Study text
Sergei Bodrov directed Seventh Son from a screenplay by Charles Leavitt and Steve Knight and a screen story by Matt Greenberg, based on the book series “The Last Apprentice” by Joseph Delaney.

So, now that we’ve covered what the studio says the movie is about, Let’s talk about what happens when you actually watch it.

First, and let’s get this out of the way. It’s an okay film. It doesn’t suck, but it’s not great. Want to know why? Keep reading.

I must admit that I read the hitfix.com review [credited to one “Drew McWeeny” — Hey, I didn’t make up the name….] after I stumbled onto it looking for the film’s image to post. That review makes some valid points, but also some completely stupid assertions.

I’ll try to address both.

One of McWeeny’s [that’s going to either get funnier or more annoying, the more I say it…] early complaints is about Jeff Bridges and his “Rooster Cogburny RIPDy […] gravel voice mush mouth thing.” Let’s clear that up right now.

He’s right.

An actor as accomplished and talented at Bridges has to have another way to express world-weary frustration and loss. If not, he’d better stop picking those roles, because that voice is now officially done. It had it’s time, and that time has passed. Even if Bridges had spoken in a generic American accent it would have made Master Gregory sound better and more sympathetic. Otherwise, the character of Gregory, as written, performed adequately enough to move us and the story along.

Quick side note on another of McWeeny’s [he he–still funny] points: soundstage versus location. Pretty clear which was which.

And speaking of witches, he said, using the lamest of segues, 100% agreement with McWeeny [he h-… starting to fade, now] about the Monty Python ripoff introduction of Alice. It was the absolute first thing that went through my mind as the crowd was gathering. All it was missing was “I’m not a witch.” Probably couldn’t afford to pay the Circus royalties for its use or something.

You’ll note that I haven’t even talked about Thomas’ and Alice’s relationship. Thomas is the Spook’s apprentice, who generally just kills witches out of hand, and Alice is half-witch. A doomed love story? You’ll have to watch it for yourself to find out.

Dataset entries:
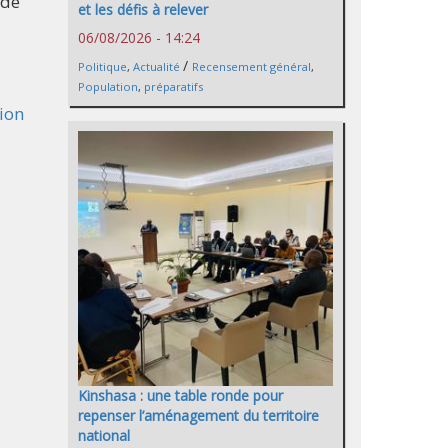
ade
et les défis à relever
06/08/2026 - 14:24
/
Politique
,
Actualité
Recensement général
,
Population
,
préparatifs
tion
Kinshasa : une table ronde pour
repenser l’aménagement du territoire
national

Instructions to follow
According to the first sentence of the movie review, which people are credited for their work on Seventh Son, and what does the sentence credit each of them with?

Solution for this exercise
- Sergei Bodrov: directed the film
- Charles Leavitt: screenplay
- Steve Knight: screenplay
- Matt Greenberg: screen story
- Joseph Delaney: the book series "The Last Apprentice," which the film is based on